Data Flow At the community level, the data collected is central on the mother and child health as these are the two
family members who need to be prioritized in health service care. At the health facility, outpatient and inpatient data
are collected together with other data from health programs (HIV, TB, Malaria, etc.). Data at the health facilities are
usually aggregated and sent to the higher administrative level for processing and analysis. The use of health
information system to manage data was observed to be highly used with disparities on the level, which the systems
starts. For example, some community posts had access to the health information system for data collection and
reporting generating while other communities' posts in other districts were collecting and reporting using paper and
books.

Figure 1: Data Flow from Community level to national level


Local Information Use - Approaches Observed during Assessment

 Data dissemination strategies: The health facilities and community level posts had a structured means of
documenting the maternal and child cases within the community. Figures 2 & 3 demonstrate the graphical and
textual based reports which the facilities use to track maternal cases within their community. The graphical
mechanism also categorizes the cases into three cases (i.e. red, green, and yellow). Red cases are those exposed
to risk factors, yellow cases have intermediate risk factors, and green cases are low risk. The cases are also
positioned within their villages and street locale for easy follow ups.

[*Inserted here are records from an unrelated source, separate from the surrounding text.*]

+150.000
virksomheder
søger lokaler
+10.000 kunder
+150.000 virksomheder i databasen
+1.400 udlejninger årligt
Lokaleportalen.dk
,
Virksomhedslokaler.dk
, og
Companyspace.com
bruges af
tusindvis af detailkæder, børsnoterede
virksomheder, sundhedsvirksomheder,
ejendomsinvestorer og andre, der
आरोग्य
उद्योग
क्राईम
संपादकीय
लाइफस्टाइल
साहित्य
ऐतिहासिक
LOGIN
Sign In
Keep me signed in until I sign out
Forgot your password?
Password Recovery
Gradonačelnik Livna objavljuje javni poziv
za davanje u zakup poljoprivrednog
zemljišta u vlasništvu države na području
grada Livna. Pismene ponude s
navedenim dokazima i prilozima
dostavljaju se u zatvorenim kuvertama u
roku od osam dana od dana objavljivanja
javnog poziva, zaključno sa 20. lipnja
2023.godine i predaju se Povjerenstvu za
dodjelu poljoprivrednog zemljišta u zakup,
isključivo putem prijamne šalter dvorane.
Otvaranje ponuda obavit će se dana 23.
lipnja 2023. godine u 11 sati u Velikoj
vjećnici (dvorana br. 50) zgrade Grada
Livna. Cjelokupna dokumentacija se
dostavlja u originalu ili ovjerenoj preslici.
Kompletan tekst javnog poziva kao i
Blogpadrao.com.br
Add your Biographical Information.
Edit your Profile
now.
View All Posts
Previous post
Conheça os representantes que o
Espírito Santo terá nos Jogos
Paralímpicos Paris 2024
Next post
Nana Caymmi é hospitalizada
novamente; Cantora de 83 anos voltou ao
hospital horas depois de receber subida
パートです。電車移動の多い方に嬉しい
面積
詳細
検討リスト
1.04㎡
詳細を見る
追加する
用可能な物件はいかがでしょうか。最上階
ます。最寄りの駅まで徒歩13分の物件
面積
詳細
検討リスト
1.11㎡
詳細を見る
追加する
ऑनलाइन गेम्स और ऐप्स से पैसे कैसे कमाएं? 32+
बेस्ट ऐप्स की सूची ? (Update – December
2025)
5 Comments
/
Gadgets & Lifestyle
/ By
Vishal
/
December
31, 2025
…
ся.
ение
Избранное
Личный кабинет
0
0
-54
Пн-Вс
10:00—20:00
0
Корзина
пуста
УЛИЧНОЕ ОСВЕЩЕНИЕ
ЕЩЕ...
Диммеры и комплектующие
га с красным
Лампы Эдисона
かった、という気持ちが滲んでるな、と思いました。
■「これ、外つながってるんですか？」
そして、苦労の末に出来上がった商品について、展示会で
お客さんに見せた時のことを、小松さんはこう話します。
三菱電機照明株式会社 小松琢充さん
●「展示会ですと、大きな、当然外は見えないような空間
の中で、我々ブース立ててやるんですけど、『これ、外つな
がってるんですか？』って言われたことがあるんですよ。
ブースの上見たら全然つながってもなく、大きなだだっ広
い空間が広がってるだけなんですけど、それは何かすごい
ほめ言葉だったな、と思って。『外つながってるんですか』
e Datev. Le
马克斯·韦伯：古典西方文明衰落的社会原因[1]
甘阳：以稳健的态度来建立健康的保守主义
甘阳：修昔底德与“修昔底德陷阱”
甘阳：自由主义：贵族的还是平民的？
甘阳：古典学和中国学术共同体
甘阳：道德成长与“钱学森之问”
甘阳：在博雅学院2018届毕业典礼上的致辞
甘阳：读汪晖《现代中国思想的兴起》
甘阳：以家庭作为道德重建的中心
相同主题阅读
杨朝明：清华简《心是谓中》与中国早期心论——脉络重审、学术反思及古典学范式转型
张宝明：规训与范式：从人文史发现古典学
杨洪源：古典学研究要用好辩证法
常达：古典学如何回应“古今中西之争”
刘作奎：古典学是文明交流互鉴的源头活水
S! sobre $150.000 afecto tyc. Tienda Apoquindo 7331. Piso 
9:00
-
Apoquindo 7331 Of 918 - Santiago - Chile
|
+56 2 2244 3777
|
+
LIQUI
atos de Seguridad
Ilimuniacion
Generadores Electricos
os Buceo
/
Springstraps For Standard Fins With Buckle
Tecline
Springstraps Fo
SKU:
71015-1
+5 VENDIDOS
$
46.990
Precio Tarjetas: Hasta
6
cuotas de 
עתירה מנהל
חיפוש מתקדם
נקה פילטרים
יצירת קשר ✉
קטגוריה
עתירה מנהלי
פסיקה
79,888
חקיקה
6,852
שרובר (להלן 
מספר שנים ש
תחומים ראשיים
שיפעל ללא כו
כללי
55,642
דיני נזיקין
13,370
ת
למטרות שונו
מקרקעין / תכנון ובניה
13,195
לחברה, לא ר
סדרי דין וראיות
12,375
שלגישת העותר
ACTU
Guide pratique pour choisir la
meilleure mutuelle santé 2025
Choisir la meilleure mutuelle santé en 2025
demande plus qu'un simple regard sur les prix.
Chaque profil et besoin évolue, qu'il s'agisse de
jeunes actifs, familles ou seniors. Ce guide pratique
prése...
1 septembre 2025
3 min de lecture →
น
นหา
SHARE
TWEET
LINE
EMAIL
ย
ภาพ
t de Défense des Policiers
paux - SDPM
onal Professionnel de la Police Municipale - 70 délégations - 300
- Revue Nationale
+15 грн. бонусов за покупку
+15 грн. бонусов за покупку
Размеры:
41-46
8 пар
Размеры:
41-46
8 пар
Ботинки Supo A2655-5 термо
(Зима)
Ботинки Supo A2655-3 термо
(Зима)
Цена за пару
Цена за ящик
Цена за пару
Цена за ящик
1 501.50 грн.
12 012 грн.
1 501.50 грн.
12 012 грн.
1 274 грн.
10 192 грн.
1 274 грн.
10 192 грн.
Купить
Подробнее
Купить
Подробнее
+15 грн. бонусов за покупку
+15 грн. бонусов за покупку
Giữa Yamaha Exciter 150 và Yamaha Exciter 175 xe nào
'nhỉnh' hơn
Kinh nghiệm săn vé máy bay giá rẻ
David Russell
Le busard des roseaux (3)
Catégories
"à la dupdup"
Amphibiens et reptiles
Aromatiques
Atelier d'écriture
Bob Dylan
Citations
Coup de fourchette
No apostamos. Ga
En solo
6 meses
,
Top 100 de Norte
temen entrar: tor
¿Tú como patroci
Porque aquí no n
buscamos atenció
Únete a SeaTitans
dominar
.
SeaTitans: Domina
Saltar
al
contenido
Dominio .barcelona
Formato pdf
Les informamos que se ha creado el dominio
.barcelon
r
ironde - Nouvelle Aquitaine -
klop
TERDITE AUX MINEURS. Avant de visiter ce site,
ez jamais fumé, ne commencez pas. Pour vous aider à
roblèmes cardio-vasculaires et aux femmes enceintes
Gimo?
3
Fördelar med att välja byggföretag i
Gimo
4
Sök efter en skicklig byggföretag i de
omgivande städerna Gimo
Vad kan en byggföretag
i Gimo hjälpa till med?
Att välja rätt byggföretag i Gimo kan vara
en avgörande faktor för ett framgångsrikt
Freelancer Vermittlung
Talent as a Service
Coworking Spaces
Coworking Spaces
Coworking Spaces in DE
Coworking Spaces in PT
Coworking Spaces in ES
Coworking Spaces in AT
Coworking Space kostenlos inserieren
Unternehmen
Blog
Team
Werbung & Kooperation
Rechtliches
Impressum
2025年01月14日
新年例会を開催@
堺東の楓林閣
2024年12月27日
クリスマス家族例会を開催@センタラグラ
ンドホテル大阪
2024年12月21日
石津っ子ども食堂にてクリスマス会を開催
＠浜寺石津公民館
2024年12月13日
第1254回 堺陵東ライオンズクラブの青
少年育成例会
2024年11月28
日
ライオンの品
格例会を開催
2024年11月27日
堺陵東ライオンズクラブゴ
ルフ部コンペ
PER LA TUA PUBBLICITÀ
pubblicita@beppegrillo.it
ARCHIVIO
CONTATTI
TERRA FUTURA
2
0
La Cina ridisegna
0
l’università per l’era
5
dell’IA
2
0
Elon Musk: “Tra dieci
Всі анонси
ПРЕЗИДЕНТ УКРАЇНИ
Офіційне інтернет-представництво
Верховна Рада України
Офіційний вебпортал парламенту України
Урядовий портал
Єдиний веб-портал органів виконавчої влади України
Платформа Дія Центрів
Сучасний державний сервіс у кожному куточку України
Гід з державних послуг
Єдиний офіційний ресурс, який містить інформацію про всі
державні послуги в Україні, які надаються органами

Figure 2 & 3: Local use of data

 Monthly meetings in PHC: Data from health workers in the community level usually are collected by the Program
Manager at the end of the month. Regular meetings are conducted where the Program Managers present the
coverage by the villages and discuss the health problems in that month and the priorities. More discussions were
done on how to improve the achievement and areas of low coverage e.g. immunization coverage.
 Quarterly meeting with stakeholders: Quarterly, a cross sectorial meeting is conducted at the district level, Head
of health facilities present health data at the current quarter, discuss the role of cross sectoral stakeholders
(head of sub-district, head of villages, religious leader, schools, etc.) to improve community service.